Pourquoi faire confiance à MT DIAG pour le DTG de votre copropriété ?
La réalisation d’un DTG engage l’avenir financier et structurel d’un immeuble. En faisant appel à MT DIAG, cabinet spécialisé basé en Gironde, vous vous assurez les services d’un partenaire de proximité réactif, certifié et à l’écoute des problématiques spécifiques des copropriétés de la région Nouvelle-Aquitaine.
Grâce à nos doubles compétences techniques et thermiques (DPE Mention), nous prenons en charge l’intégralité de l’étude. Nos rapports ne se limitent pas à de simples tableaux de données : ils intègrent des conclusions architecturales claires, des photos légendées des désordres constatés et des chiffrages de travaux réalistes, calés sur les prix réels du marché de la construction.
Nous savons qu’un rapport de DTG peut sembler complexe pour des copropriétaires non professionnels. C’est pourquoi MT DIAG s’attache à restituer des documents extrêmement visuels et pédagogiques. Nous accompagnons les syndics et les conseils syndicaux dans la restitution des résultats pour que le vote des futurs plans de travaux (PPPT) se fasse de manière sereine, éclairée et unanime.
Anticiper pour valoriser votre patrimoine immobilier
Le Diagnostic Technique Global ne doit pas être perçu comme une taxe ou une dépense inutile, mais comme un investissement vertueux à fort retour sur investissement. En cartographiant précisément les forces et les faiblesses d’un bâtiment, il protège les copropriétaires contre les appels de charges imprévus et les travaux réalisés dans la précipitation.
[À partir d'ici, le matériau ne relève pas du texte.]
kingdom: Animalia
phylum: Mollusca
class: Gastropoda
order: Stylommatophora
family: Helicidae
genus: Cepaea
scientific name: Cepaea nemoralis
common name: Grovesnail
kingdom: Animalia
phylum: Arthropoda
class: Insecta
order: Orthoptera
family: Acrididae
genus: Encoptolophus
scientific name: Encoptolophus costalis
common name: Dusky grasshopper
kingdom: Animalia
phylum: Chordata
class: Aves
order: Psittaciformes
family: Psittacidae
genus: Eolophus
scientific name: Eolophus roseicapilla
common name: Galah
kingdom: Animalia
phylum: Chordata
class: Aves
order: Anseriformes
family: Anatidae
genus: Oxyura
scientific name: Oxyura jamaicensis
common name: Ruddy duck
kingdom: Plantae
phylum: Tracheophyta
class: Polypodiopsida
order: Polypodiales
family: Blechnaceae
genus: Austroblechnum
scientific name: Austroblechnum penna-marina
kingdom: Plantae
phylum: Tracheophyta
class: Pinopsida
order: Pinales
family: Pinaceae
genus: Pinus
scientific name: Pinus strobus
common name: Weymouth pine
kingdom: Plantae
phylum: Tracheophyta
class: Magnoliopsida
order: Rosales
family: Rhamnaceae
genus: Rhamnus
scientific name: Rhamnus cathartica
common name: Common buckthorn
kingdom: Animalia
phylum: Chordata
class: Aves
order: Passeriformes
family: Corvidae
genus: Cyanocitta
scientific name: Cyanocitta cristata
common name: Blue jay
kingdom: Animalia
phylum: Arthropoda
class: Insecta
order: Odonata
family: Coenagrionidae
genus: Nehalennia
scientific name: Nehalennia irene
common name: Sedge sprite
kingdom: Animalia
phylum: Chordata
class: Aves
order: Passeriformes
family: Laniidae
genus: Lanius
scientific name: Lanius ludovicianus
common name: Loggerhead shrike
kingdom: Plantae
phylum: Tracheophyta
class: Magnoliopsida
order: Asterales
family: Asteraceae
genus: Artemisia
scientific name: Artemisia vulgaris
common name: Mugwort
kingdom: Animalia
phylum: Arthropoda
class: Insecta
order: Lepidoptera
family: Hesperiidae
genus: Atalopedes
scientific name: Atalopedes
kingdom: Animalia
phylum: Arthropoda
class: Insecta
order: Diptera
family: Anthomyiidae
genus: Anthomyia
À l’heure où les obligations de rénovation énergétique se font pressantes sur le marché locatif, un immeuble ayant réalisé son DTG et planifié ses travaux de performance thermique prend une longueur d’avance. Il garantit la pérennité du bâti, fait baisser les factures d’énergie collectives et valorise directement la valeur patrimoniale de chaque appartement sur le marché immobilier.